Hacker News new | ask | show | jobs
by kakadzhun 1890 days ago
https://github.com/joosephook/sqlite3-numpy

Minimal working example of storing numpy vectors in sqlite3 using Python:

    import sqlite3
    from scipy.spatial.distance import cdist
    import numpy as np

    class Vector:
        def __init__(self, arg):
            self.arg = arg

        def __str__(self):
            return 'Vector({!r})'.format(self.arg)


    def adapter_func(obj: np.ndarray):
        return obj.tobytes()

    def converter_func(data: bytes):
        return np.frombuffer(data)

    sqlite3.register_adapter(Vector, adapter_func)
    sqlite3.register_converter(f"{Vector.__name__}", converter_func)

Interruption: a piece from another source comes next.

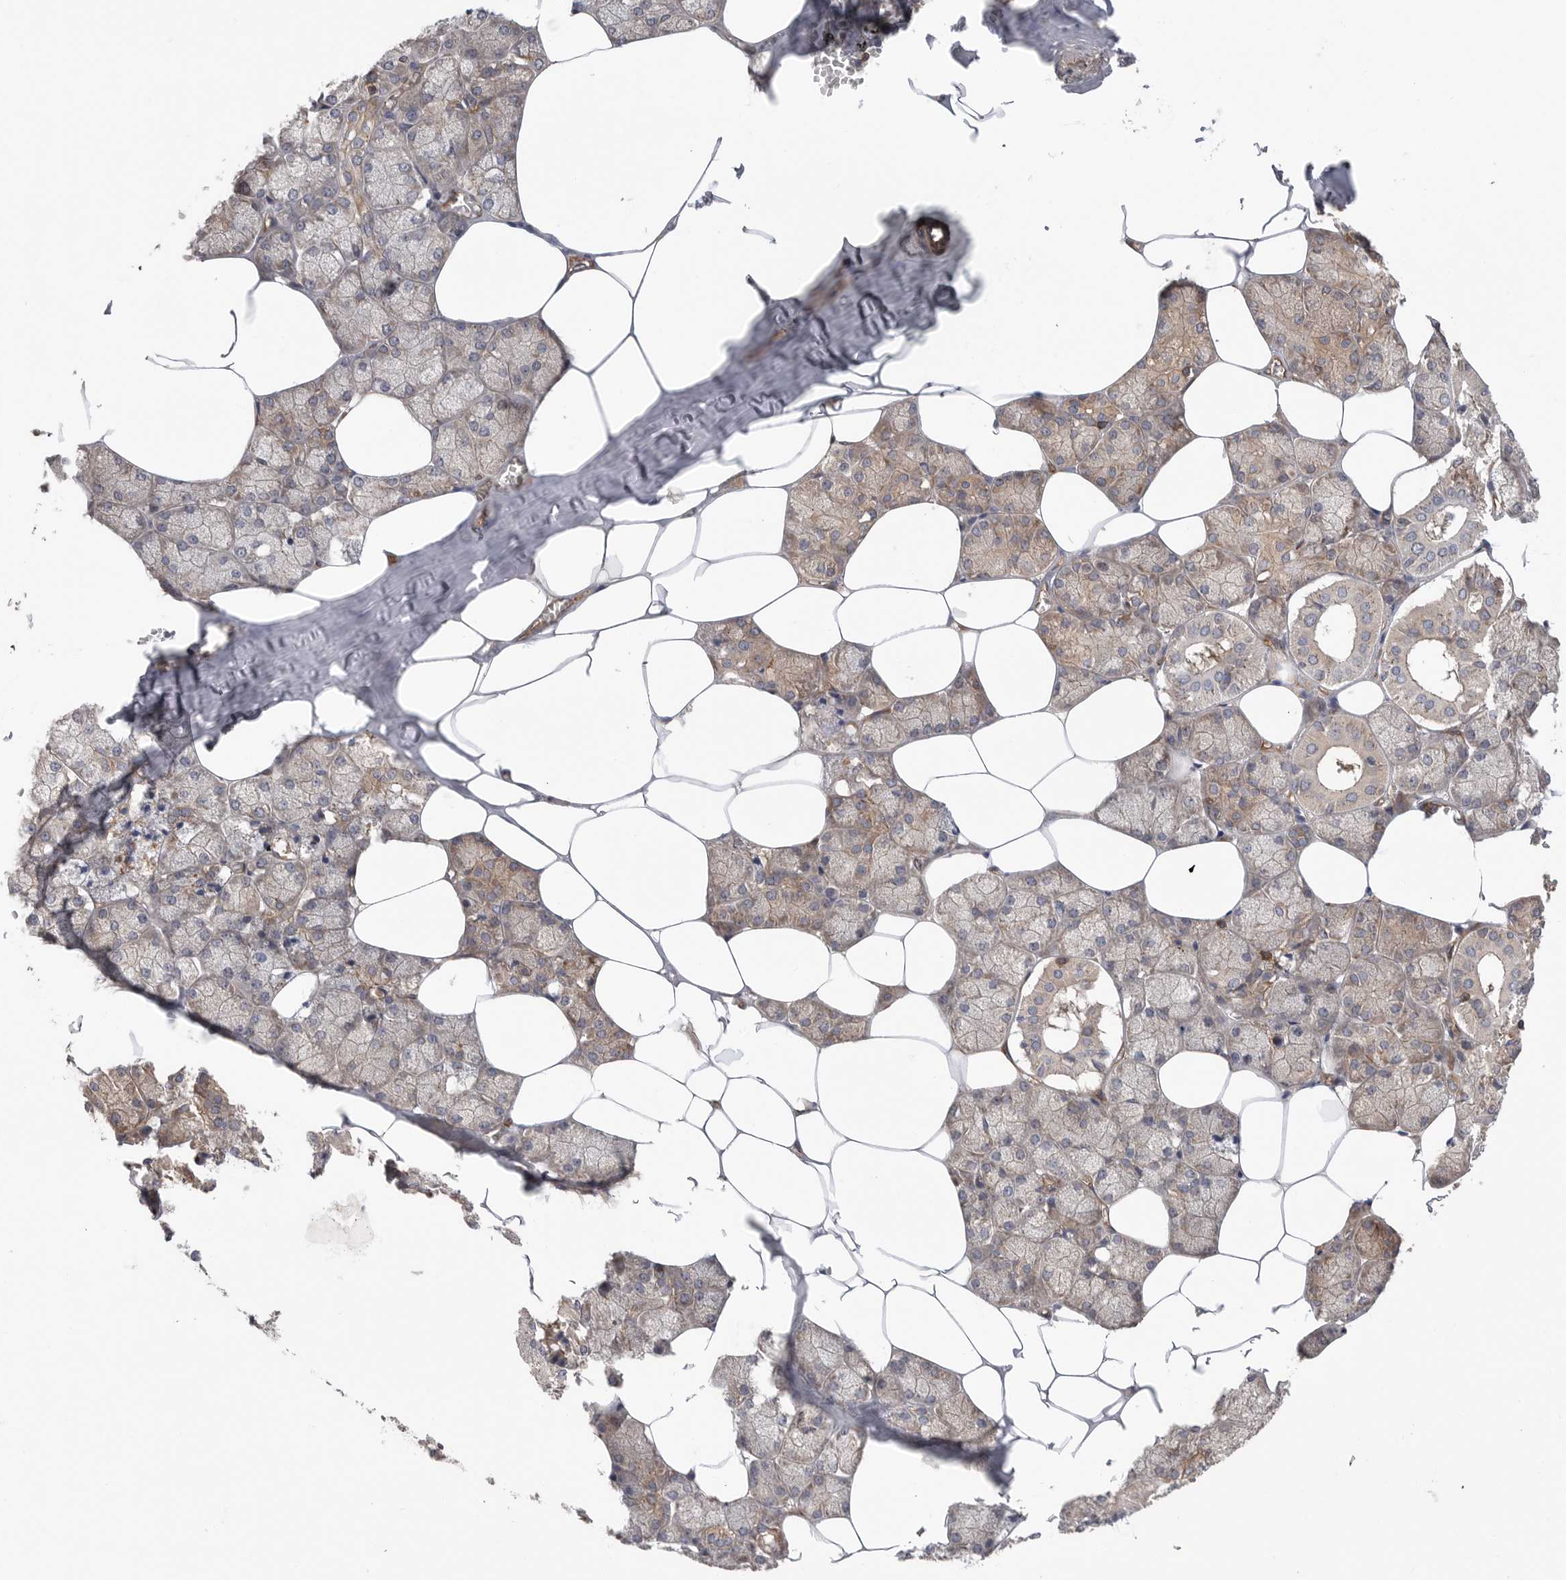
{"staining": {"intensity": "moderate", "quantity": "25%-75%", "location": "cytoplasmic/membranous"}, "tissue": "salivary gland", "cell_type": "Glandular cells", "image_type": "normal", "snomed": [{"axis": "morphology", "description": "Normal tissue, NOS"}, {"axis": "topography", "description": "Salivary gland"}], "caption": "A high-resolution histopathology image shows immunohistochemistry staining of unremarkable salivary gland, which demonstrates moderate cytoplasmic/membranous positivity in about 25%-75% of glandular cells.", "gene": "PRKCH", "patient": {"sex": "male", "age": 62}}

    if __name__ == '__main__':
        with sqlite3.connect(":memory:", detect_types=sqlite3.PARSE_DECLTYPES) as con:
            cur = con.cursor()
            cur.execute("create table test(v vector)")
            cur.execute("insert into test(v) values (?)", (np.random.random(1280),))
            cur.execute("insert into test(v) values (?)", (np.random.random(1280),))

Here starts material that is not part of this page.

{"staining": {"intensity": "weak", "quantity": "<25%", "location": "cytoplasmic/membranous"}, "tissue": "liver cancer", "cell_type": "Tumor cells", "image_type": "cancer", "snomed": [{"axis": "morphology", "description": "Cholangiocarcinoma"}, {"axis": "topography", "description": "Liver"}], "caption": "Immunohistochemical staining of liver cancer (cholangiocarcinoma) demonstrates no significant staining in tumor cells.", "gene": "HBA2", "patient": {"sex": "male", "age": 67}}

            cur.execute('select v from test')
            vectors = []
            for v, in cur.fetchall():
                print(v.shape, v)
                assert isinstance(v, np.ndarray)
                vectors.append(v)

            assert len(vectors) == 2
            print(cdist(vectors[:1], vectors[1:], metric='cosine')[0])

            cur.close()
2 comments

Our startup made a package powered by SQLite for this very purpose: https://github.com/plasticityai/magnitude

Might be worth checking out :)

I'm not sure how this is relevant - the difficult part is doing the retrieval based off of similarity matching in an efficient way. Calling the cdist function to compare all vectors would be very slow.